# Some new finds today.



## neatthings (Jun 8, 2016)

Here's some new ones I've found. Need help with flask, (B 8oz.6) year or what it contained? Anyway nothing too special but Im into the Westmoreland brewing co bottle and inks. Thoughts?


----------



## RCO (Jun 8, 2016)

just curious what state is the suterville bottle from ? I can't read it and never heard of suterville  before


----------



## neatthings (Jun 8, 2016)

is a westmoreland brewing co. suterville, PA. Did you want more pics? Im new to collecting but it has small chips on the "W" and a small schip right above  the "E" in brewing. I does need a little polishing on the outside from what i can tell. U want more pics?


----------



## neatthings (Jun 8, 2016)

http://www.oldbreweries.com/breweri...a-2-breweries/westmoreland-brewing-co-pa-795/


----------



## RCO (Jun 8, 2016)

neatthings said:


> is a westmoreland brewing co. suterville, PA. Did you want more pics? Im new to collecting but it has small chips on the "W" and a small schip right above  the "E" in brewing. I does need a little polishing on the outside from what i can tell. U want more pics?

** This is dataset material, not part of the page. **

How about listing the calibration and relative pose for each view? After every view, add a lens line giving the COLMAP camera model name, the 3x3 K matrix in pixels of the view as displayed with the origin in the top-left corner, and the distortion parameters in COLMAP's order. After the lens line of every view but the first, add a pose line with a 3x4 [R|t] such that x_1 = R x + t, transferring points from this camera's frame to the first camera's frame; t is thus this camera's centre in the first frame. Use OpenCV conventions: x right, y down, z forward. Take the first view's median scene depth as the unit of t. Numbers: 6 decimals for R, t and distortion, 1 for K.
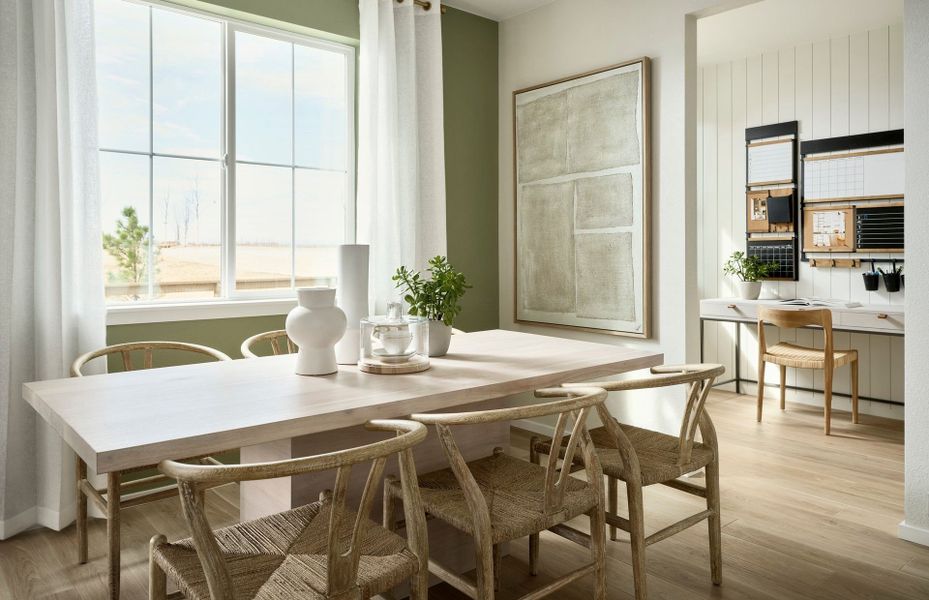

that's ok I was just curious where it was from , couldn't tell from picture , I'm not really that familiar with brewery bottles in general , more into soda bottles


----------



## neatthings (Jun 8, 2016)

oh ok, cool. If i find some sodas ill let you know. i could send some ur way if you want to trade for stuff.


----------



## neatthings (Jun 8, 2016)

im not real particular. i like embossed stuff, even if its from the 40's or older.


----------



## sunrunner (Jun 11, 2016)

you got a lot of late 1920s and early 1930s stuff. the old Quaker , Purex and inks are all common in the 30s . the beer and flask are from the 20s.


----------



## sunrunner (Jun 11, 2016)

you got a lot of late 1920s and early 1930s stuff. the old Quaker , Purex and inks are all common in the 30s . the beer and flask are from the 20s.


----------